Whenever a property is nested inside another property, MVC will build a stack of prefixes to generate unique ID's and names. You can see in the first case, IsAdult is enough to identify the field, however once it has been nested, the id has changed. In unobtrusive validation (rules stored in attributes), everything we need to possibly know about how to validate an element needs to get sent along in the data-attributes, including how to locate other properties.

The Solution

The data attribute on the class should never know or care about what context it is being called under, so it will continue to blindly point out the relative attribute on which it depends:

<!-- language: lang-cs -->
public bool IsAdult { get; set; }
[RequiredIf("IsAdult", "Yes", Errormessage="Please leave a comment")]
public string Comments { get; set; }

So we'll have to establish the context either on the server or on the client.

On the Server - Nope!

As part of your public class RequiredIfAttribute : ValidationAttribute, IClientValidatable, you'll have a method that emits client side validation rules that looks something like this:

public IEnumerable<ModelClientValidationRule> GetClientValidationRules(ModelMetadata metadata, ControllerContext context)
{
    ModelClientValidationRule requiredIfRule = new ModelClientValidationRule();
    requiredIfRule.ErrorMessage = ErrorMessageString;
    requiredIfRule.ValidationType = "requiredif";
    requiredIfRule.ValidationParameters.Add("dependprop", this._propertyName);
    requiredIfRule.ValidationParameters.Add("value", Json.Encode(this._value));     

    yield return requiredIfRule;
}

The temptation here would be to navigate the viewContext.ViewData.TemplateInfo to return the GetFullHtmlFieldId, but from what I can tell, this information isn't available yet.

Client - wonky but working:

On the client, we'll wire up the adapter with a method that looks something like this:

<!-- language: lang-js -->
$.validator.unobtrusive.adapters.add('requiredif', ['dependprop', 'value'], function (options) {
    options.rules["requiredif"] = { 
        id: '#' + options.params['dependprop'],
        value: JSON.parse(options.params.value) 
    };
    options.messages['requiredif'] = options.message;
});

Notice this still just takes the plain old property name and assumes it can be used as the ID to locate the object.

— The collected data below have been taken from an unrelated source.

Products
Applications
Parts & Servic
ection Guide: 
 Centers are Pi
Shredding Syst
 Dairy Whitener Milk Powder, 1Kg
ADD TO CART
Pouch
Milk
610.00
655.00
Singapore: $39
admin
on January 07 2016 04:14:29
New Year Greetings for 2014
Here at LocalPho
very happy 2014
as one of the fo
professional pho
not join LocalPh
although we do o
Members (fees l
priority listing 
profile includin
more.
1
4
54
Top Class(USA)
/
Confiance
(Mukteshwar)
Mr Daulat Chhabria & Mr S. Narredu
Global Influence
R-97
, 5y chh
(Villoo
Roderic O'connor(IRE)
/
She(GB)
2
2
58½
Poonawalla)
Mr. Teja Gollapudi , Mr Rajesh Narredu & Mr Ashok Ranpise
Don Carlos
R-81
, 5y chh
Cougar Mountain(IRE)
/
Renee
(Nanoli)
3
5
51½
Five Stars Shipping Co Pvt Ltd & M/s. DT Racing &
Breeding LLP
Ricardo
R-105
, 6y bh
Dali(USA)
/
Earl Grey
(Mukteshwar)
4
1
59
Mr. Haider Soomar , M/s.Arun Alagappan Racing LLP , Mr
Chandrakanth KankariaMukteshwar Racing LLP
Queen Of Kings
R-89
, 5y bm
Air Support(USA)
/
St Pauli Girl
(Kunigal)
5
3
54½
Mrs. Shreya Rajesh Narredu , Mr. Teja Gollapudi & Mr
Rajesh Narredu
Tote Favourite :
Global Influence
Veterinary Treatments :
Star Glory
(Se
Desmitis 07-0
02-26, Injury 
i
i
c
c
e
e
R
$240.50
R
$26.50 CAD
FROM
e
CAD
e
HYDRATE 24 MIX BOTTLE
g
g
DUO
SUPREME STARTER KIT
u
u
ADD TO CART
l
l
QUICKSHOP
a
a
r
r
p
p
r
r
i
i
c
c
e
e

By making some reasonable assumptions, we can build the full dependency property id. It should always be the case that the requiredif calling element is within the same scope as the property we're identify (that's how we were able to find it on the server via reflection).

So we'll grab that context from the sender, remove that property's name, and append our own like this inside of $.validator.unobtrusive.adapters.add:

<!-- language: lang-js -->
var curId = options.element.id;               // get full id      i.e. ViewModel_Comments
var context = curId.replace(/[^_]+$/, "");    // remove last prop i.e. ViewModel_
var targetProp = options.params['dependprop'] // target name      i.e. IsAdult
var targetId = '#' + context + targetProp;    // build target ID  i.e. #ViewModel_IsAdult

options.rules["requiredif"] = {
    id: targetId,
    value: JSON.parse(options.params.value)
};

That should help find the right client side property - then write whatever other conditions you need to meet.